» **Prompt A**: Condense the paragraph of the interview excerpt that begins "Yeah, I mean, we looked at many" into a short list of its main facts.

» **Study text**:
━━━━━━
Well, there's another important other measure on the Board as well - a proposal in terms of increasing the share pool that we have. Firstly, for our employees - as you know, we're in a talent war at the moment, particularly around AI talent, and adding to the employee reserve as part A of that to actually increase the amount of equity that we have for our employee program. But secondarily, we've also asked shareholders to add to the pool in the event that we need to award an amount to Elon to compensate for the 2018 plan. Because as you know, we put in an interim award for roughly one third of what he earned under the 2018 plan, given the appeal that is ongoing in Delaware at the moment. So, we have not ruled that out. The Special Committee was charged with looking at all matters compensation-wise. As you're aware, in August we did actually award an interim award which does have a two-year vesting period and is forfeited if we win the appeal in Delaware for the 2018 compensation program.

Caroline Hyde:

It does seem then to be about money, and I'm interested as to how you continue to, you've made very clear it's about influence as well. Some of the feedback has been just the gargantuan amount that could go to Elon in terms of monetary value. Then others are worried about the dilution to other shareholders. How was there just no way possible to give him more voting rights without the one-trillion-dollar mega money bonus it feels like?

Robyn Denholm:

Yeah, I mean, we looked at many different instruments to be able to award equity that had voting rights versus the economic value, and it's just not possible once a company has gone public to introduce a special class of voting shares. Other companies have that - if you look at some of the tech companies, they have two classes and founder shares, if you like, or special voting rights exist. But for Tesla - that wasn't implemented at the time that we actually went public, and therefore we weren't able to use that type of instrument. But what we were able to do was to bifurcate the voting rights versus the economic rights. And so under the plan, the first, all the awards have voting rights that are earned first, and then the economic rights happen, you know, seven and a half years later in the first instance, or ten years later. So, it really isn't about the economic or monetary value; it's more about the voting rights. And if there was a different mechanism that was available to us, we may have used that. But we had many experts look at it over an extensive period of time, and we were not able to come up with something that would enable us to do that.
━━━━━━
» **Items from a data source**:
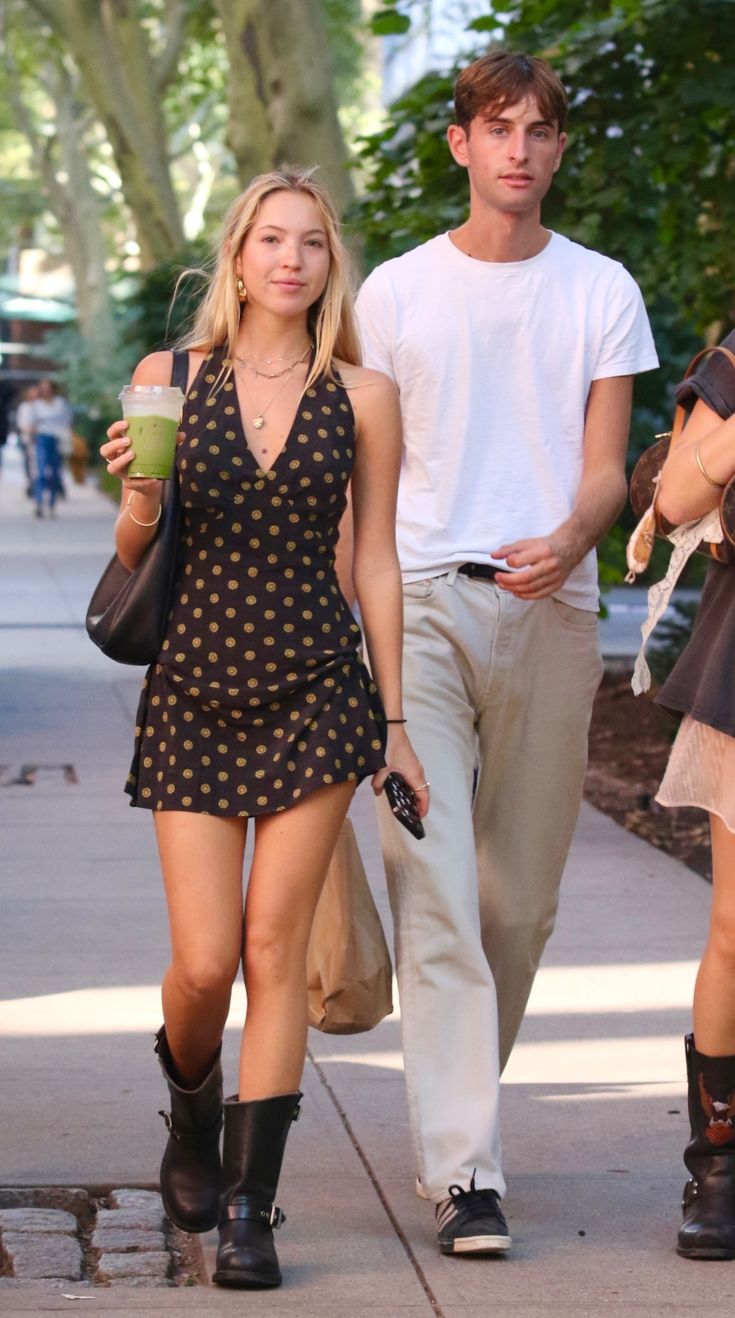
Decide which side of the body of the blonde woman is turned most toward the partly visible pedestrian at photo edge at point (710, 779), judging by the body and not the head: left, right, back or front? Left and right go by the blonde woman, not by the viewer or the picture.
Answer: left

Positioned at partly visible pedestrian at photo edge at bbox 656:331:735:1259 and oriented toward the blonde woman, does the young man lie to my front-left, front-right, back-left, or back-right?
front-right

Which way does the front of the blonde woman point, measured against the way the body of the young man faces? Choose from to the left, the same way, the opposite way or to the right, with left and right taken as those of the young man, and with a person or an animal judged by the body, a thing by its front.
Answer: the same way

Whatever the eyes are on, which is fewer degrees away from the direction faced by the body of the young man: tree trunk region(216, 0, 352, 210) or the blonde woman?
the blonde woman

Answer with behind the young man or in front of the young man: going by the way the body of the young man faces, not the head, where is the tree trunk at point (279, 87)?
behind

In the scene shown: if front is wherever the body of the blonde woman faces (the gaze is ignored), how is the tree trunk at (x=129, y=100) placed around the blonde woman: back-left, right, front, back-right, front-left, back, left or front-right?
back

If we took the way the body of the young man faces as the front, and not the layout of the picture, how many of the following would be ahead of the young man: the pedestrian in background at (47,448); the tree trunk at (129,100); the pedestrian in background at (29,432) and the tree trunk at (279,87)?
0

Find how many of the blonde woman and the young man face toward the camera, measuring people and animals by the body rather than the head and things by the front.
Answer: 2

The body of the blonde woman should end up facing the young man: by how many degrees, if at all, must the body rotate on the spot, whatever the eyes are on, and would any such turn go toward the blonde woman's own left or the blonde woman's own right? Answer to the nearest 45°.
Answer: approximately 135° to the blonde woman's own left

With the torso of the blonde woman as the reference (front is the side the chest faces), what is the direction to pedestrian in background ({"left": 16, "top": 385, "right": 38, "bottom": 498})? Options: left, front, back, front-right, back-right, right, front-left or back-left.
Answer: back

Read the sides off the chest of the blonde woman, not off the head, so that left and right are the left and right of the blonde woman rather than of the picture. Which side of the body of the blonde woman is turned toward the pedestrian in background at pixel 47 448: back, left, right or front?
back

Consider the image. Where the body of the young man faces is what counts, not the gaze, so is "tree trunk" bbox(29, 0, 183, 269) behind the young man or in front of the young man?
behind

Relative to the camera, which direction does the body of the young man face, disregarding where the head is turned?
toward the camera

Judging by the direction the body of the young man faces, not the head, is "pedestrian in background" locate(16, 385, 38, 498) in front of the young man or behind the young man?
behind

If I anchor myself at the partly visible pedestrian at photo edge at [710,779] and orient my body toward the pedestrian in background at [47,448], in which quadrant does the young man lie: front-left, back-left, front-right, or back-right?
front-left

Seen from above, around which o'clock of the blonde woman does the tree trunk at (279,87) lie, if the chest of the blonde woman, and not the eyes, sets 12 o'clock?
The tree trunk is roughly at 6 o'clock from the blonde woman.
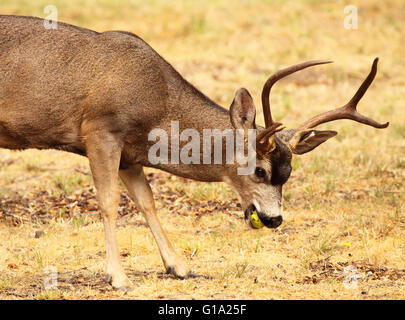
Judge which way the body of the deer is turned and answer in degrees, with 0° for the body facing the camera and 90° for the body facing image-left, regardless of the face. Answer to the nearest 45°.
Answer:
━━━━━━
» **Prompt B**: In the records, swap "pedestrian" for "passerby" in the lines starting with the line with "If I anchor" and going on through the end of the records. Leave the pictures out of your answer.

» **Task output A**:
- Many instruments were considered for awarding equity that carries voting rights separate from economic value.
- A special class of voting shares can't be introduced once a company has gone public. Some tech companies have two classes or founder shares, but Tesla didn't set this up when it went public.
- Instead, voting rights were split from economic rights. Under the plan, all awards earn voting rights first, and the economic rights follow seven and a half or ten years later.
- The aim is the voting rights, not the economic or monetary value.
- Experts studied the question over an extensive period and found no other mechanism that would work.

» **Task output B**:
If I anchor myself at the partly visible passerby at photo edge at [710,779] and orient my body toward the passerby in background at [47,448], in which quadrant does the young man lie: front-left, back-left, front-right, or back-right?
front-left

Seen from above, around which o'clock of the blonde woman does the tree trunk at (279,87) lie, if the chest of the blonde woman, and not the eyes, sets 12 o'clock?
The tree trunk is roughly at 6 o'clock from the blonde woman.
Judge which way the body of the deer is turned and answer in degrees, with 0° for the body facing the camera and 90° for the body facing image-left, regardless of the face. Answer to the nearest 45°.
Answer:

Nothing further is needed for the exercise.